**What the task asks:** Scan the material that follows. Copy every line containing the word "Industrial".

**Dataset excerpts:**
--- START ---
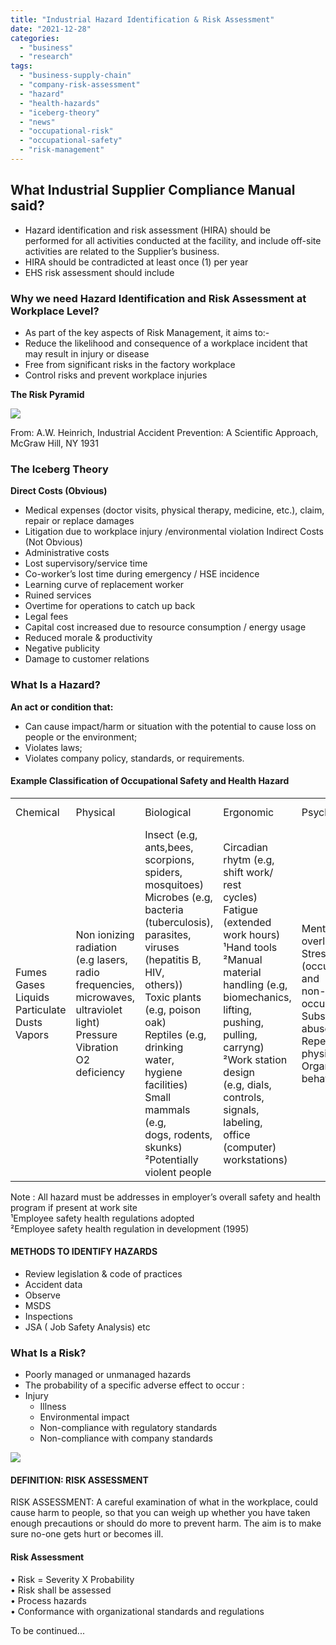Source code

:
 ```yaml
---
title: "Industrial Hazard Identification & Risk Assessment"
date: "2021-12-28"
categories: 
  - "business"
  - "research"
tags: 
  - "business-supply-chain"
  - "company-risk-assessment"
  - "hazard"
  - "health-hazards"
  - "iceberg-theory"
  - "news"
  - "occupational-risk"
  - "occupational-safety"
  - "risk-management"
---
```


## What Industrial Supplier Compliance Manual said?

- Hazard identification and risk assessment (HIRA) should be  
    performed for all activities conducted at the facility, and include off-site activities are related to the Supplier’s business.
- HIRA should be contradicted at least once (1) per year
- EHS risk assessment should include

### Why we need Hazard Identification and Risk Assessment at Workplace Level?

- As part of the key aspects of Risk Management, it aims to:-
- Reduce the likelihood and consequence of a workplace incident that may result in injury or disease
- Free from significant risks in the factory workplace
- Control risks and prevent workplace injuries

**The Risk Pyramid**

![](images/image.png)

From: A.W. Heinrich, Industrial Accident Prevention: A Scientific Approach, McGraw Hill, NY 1931

### The Iceberg Theory

**Direct Costs (Obvious)**

- Medical expenses (doctor visits, physical therapy, medicine, etc.), claim, repair or replace damages
- Litigation due to workplace injury /environmental violation Indirect Costs (Not Obvious)
- Administrative costs
- Lost supervisory/service time
- Co-worker’s lost time during emergency / HSE incidence
- Learning curve of replacement worker
- Ruined services
- Overtime for operations to catch up back
- Legal fees
- Capital cost increased due to resource consumption / energy usage
- Reduced morale & productivity
- Negative publicity
- Damage to customer relations

### What Is a Hazard?

**An act or condition that:**

- Can cause impact/harm or situation with the potential to cause loss on people or the environment;
- Violates laws;
- Violates company policy, standards, or requirements.

#### Example Classification of Occupational Safety and Health Hazard

<table><tbody><tr><td>Chemical</td><td>Physical</td><td>Biological</td><td>Ergonomic</td><td>Psychological</td><td>General Safety</td></tr><tr><td>Fumes Gases<br>Liquids<br>Particulate<br>Dusts<br>Vapors</td><td>Non ionizing<br>radiation (e.g lasers,<br>radio frequencies,<br>microwaves,<br>ultraviolet light)<br>Pressure Vibration<br>O2 deficiency</td><td>Insect (e.g, ants,bees,<br>scorpions, spiders,<br>mosquitoes)<br>Microbes (e.g, bacteria<br>(tuberculosis), parasites,<br>viruses (hepatitis B, HIV,<br>others))<br>Toxic plants (e.g, poison<br>oak)<br>Reptiles (e.g, drinking<br>water, hygiene facilities)<br>Small mammals (e.g,<br>dogs, rodents, skunks)<br>²Potentially violent people</td><td>Circadian rhytm (e.g,<br>shift work/ rest<br>cycles) Fatigue<br>(extended work hours)<br>¹Hand tools<br>²Manual material<br>handling (e.g,<br>biomechanics, lifting,<br>pushing, pulling,<br>carryng)<br>²Work station design<br>(e.g, dials, controls,<br>signals, labeling,<br>office (computer)<br>workstations)</td><td>Mental task<br>overload<br>Stress<br>(occupational and<br>non-occupational)<br>Substance abuse<br>Repetitive<br>physiological<br>Organization<br>behavior</td><td>¹Construction<br>¹Maintenance<br>¹Electrical<br>¹Emergencies<br>¹Enviromental<br>conditions<br>¹Fires/ explosion<br>¹Mechanical and<br>machinery systems<br>¹Motorized equipment<br>¹Pressurized systems<br>¹Fall protection<br>¹Motor vehicle<br>occupant safety</td></tr></tbody></table>

Note : All hazard must be addresses in employer’s overall safety and health program if present at work site  
¹Employee safety health regulations adopted  
²Employee safety health regulation in development (1995)

#### METHODS TO IDENTIFY HAZARDS

- Review legislation & code of practices
- Accident data
- Observe
- MSDS
- Inspections
- JSA ( Job Safety Analysis) etc

### What Is a Risk?

- Poorly managed or unmanaged hazards
- The probability of a specific adverse effect to occur :
- Injury
    - Illness
    - Environmental impact
    - Non-compliance with regulatory standards
    - Non-compliance with company standards

![](images/image-1.png)

#### DEFINITION: RISK ASSESSMENT

RISK ASSESSMENT: A careful examination of what in the workplace, could cause harm to people, so that you can weigh up whether you have taken enough precautions or should do more to prevent harm. The aim is to make sure no-one gets hurt or becomes ill.

#### Risk Assessment

• Risk = Severity X Probability  
• Risk shall be assessed  
• Process hazards  
• Conformance with organizational standards and regulations

To be continued...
--- END ---
**Finished task:**
title: "Industrial Hazard Identification & Risk Assessment"
## What Industrial Supplier Compliance Manual said?
From: A.W. Heinrich, Industrial Accident Prevention: A Scientific Approach, McGraw Hill, NY 1931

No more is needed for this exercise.